The windows frame a light snowfall. I look at it a moment, pause for effect, then burst into song: “Happy Birthday to You.” They give me the he’s-gone-nuts look I’ve come to cherish over the years. I sing it again. “Happy Birthday to You. Anyone had a birthday recently? Anyone about to have one?” Two or three raise their hands. I choose Sven. “Let’s all sing ‘Happy Birthday’ to Sven.” He looks less pleased than confused.
“Now here’s what I’d like you to do for your short story. Hear the song ‘Happy Birthday’ in your minds, and start to write. Don’t worry if, when you’re alone, the story doesn’t pan out. For the present, just sit back and see what comes of listening to this irritating, celebratory song you’ve heard all your lives.” I sing it again. “Now write.”

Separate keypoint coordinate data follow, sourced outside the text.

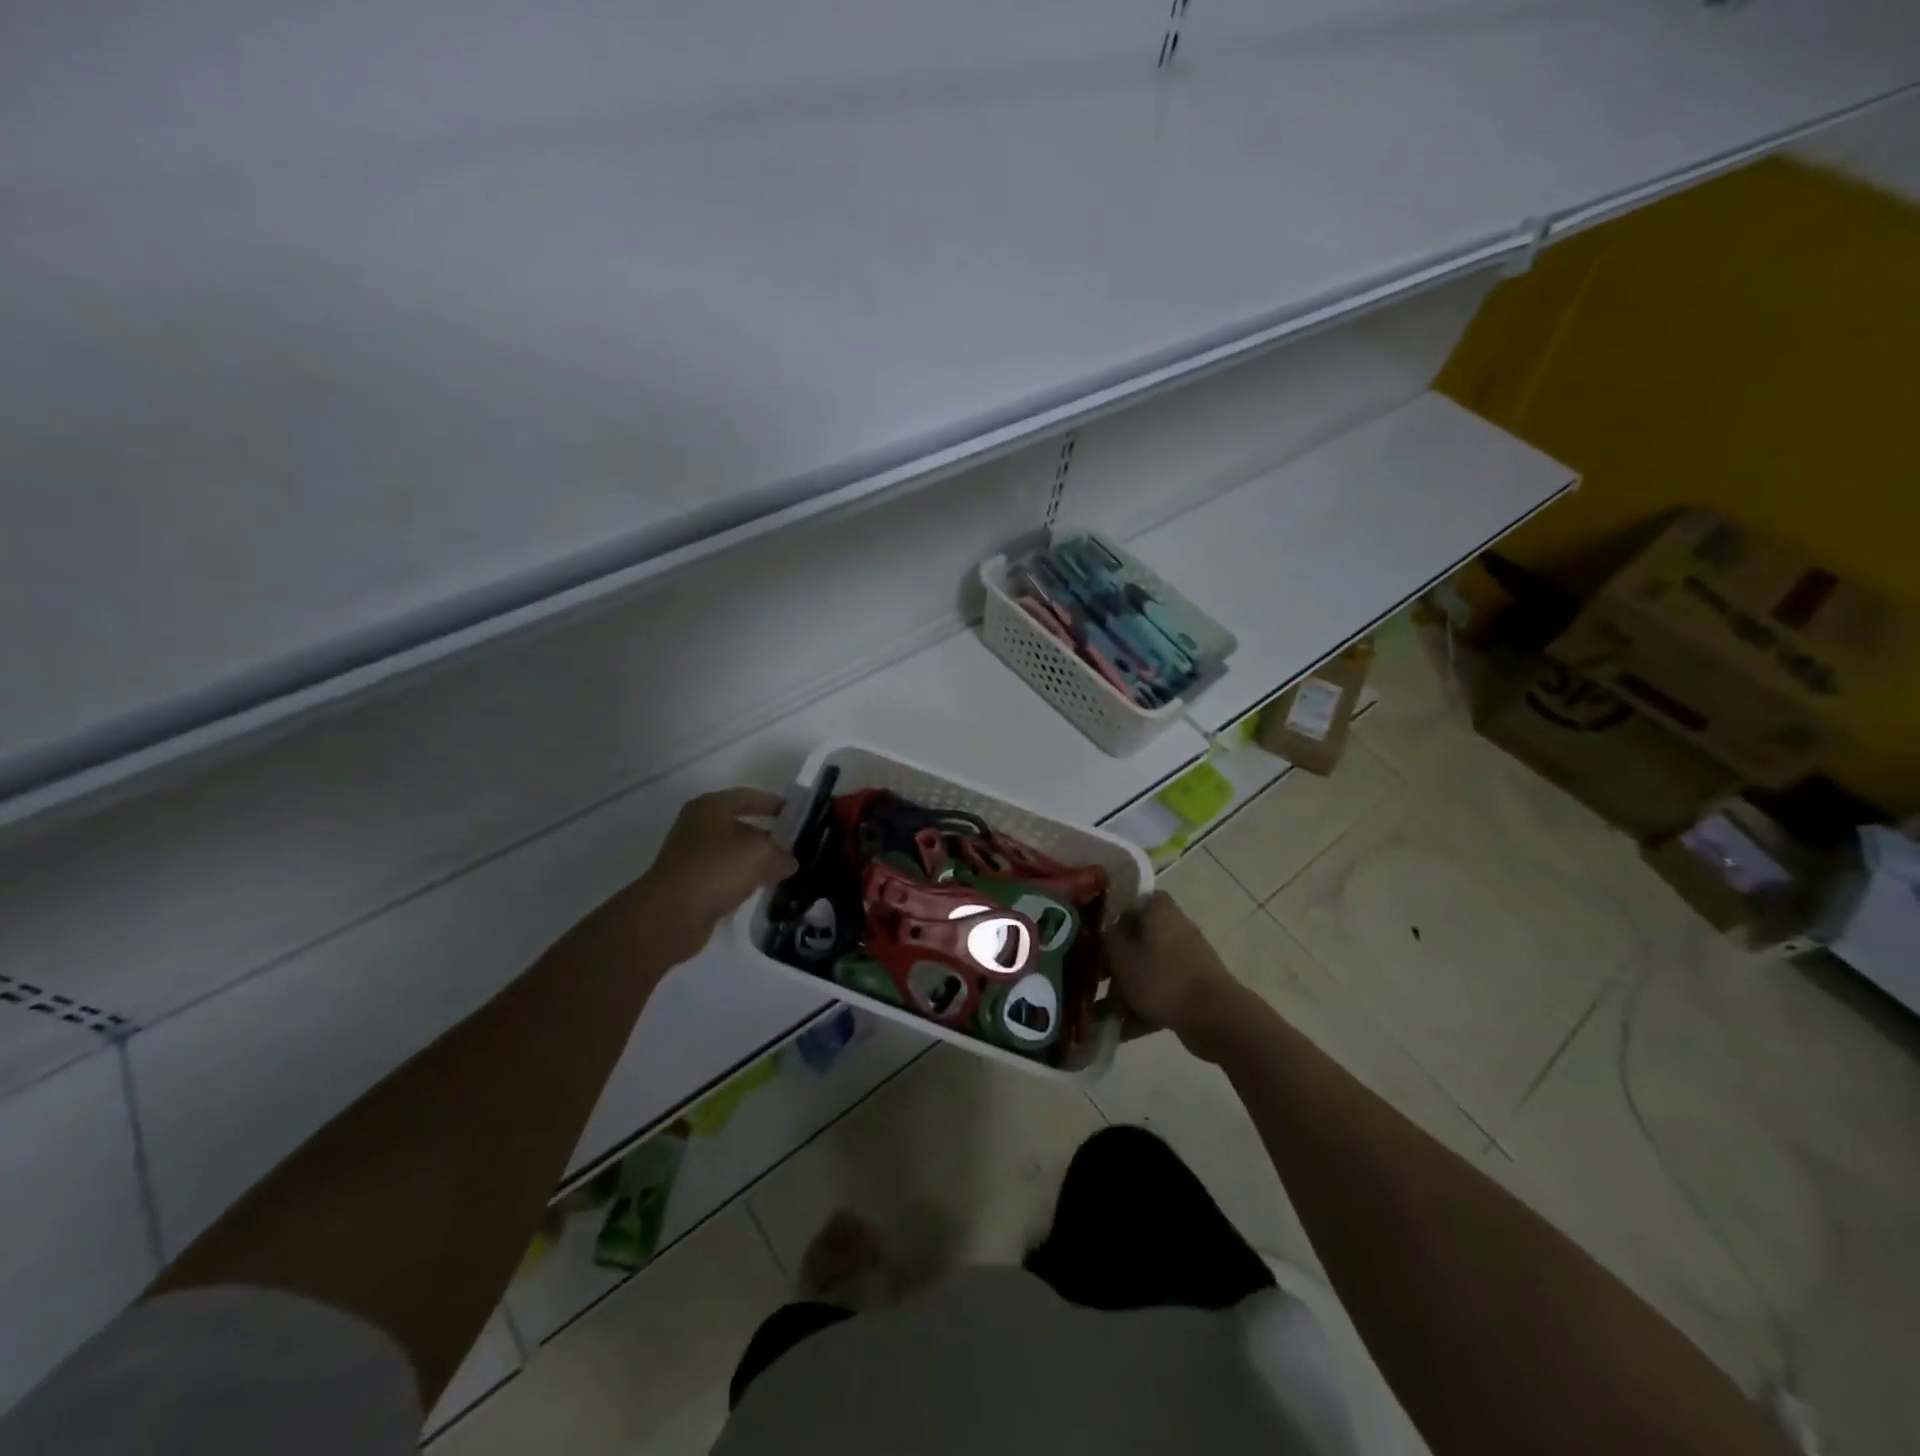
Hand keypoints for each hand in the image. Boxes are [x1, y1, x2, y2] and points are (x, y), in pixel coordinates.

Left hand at [626, 788, 796, 965]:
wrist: (670, 914)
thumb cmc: (716, 868)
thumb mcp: (759, 853)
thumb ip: (780, 854)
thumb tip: (788, 862)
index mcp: (710, 807)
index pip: (747, 796)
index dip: (772, 802)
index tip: (795, 813)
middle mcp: (698, 826)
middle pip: (740, 825)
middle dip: (767, 836)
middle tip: (793, 847)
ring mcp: (691, 855)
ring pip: (733, 853)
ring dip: (756, 861)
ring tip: (782, 871)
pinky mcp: (690, 882)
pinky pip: (724, 875)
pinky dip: (742, 879)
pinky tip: (760, 889)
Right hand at [1104, 892, 1253, 1060]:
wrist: (1214, 1017)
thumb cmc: (1161, 978)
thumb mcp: (1121, 956)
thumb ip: (1106, 939)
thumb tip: (1102, 930)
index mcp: (1158, 910)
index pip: (1129, 902)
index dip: (1109, 918)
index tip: (1091, 937)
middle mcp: (1175, 928)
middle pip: (1136, 940)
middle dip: (1113, 963)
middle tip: (1093, 981)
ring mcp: (1186, 960)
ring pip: (1147, 969)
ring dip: (1125, 990)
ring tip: (1101, 1014)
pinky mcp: (1193, 988)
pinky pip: (1160, 992)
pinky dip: (1142, 1008)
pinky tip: (1121, 1030)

I watch them lean back for a minute or two, then lean forward, and go at it. The classroom is still, save for the motion of their hands on paper. This is how we begin.
Chapter 3
My Story, My Self
That year I taught at the Kennedy School yielded the most unusual student I ever taught, the hardest nut to crack, and, in the end, one of the most rewarding. Anurada came to the essay-writing class after a tour in the Marines in Iraq, where she served as the lone woman in a hand-to-hand combat unit. She stood about five-four, and weighed no more than 110 pounds. And except for the standard-issue student outfit of a T-shirt and jeans, she looked quite feminine, with a touch of the tomboy. When she was seeking a subject for her essay, naturally I urged her to write about her Marines experience, but she refused. I asked again. She continued to say no. “Play to your strength, Anu. You have a unique story.” She said no. “You’re squandering once-in-a-lifetime material.” She said no. This fruitless exchange went on deep into the semester, until it occurred to me that I should treat her the way her other recent superiors had treated her, and simply give her an order to write the essay. I became her CO. She came through with a stunning piece that was framed by her antiwar work after her tour of duty.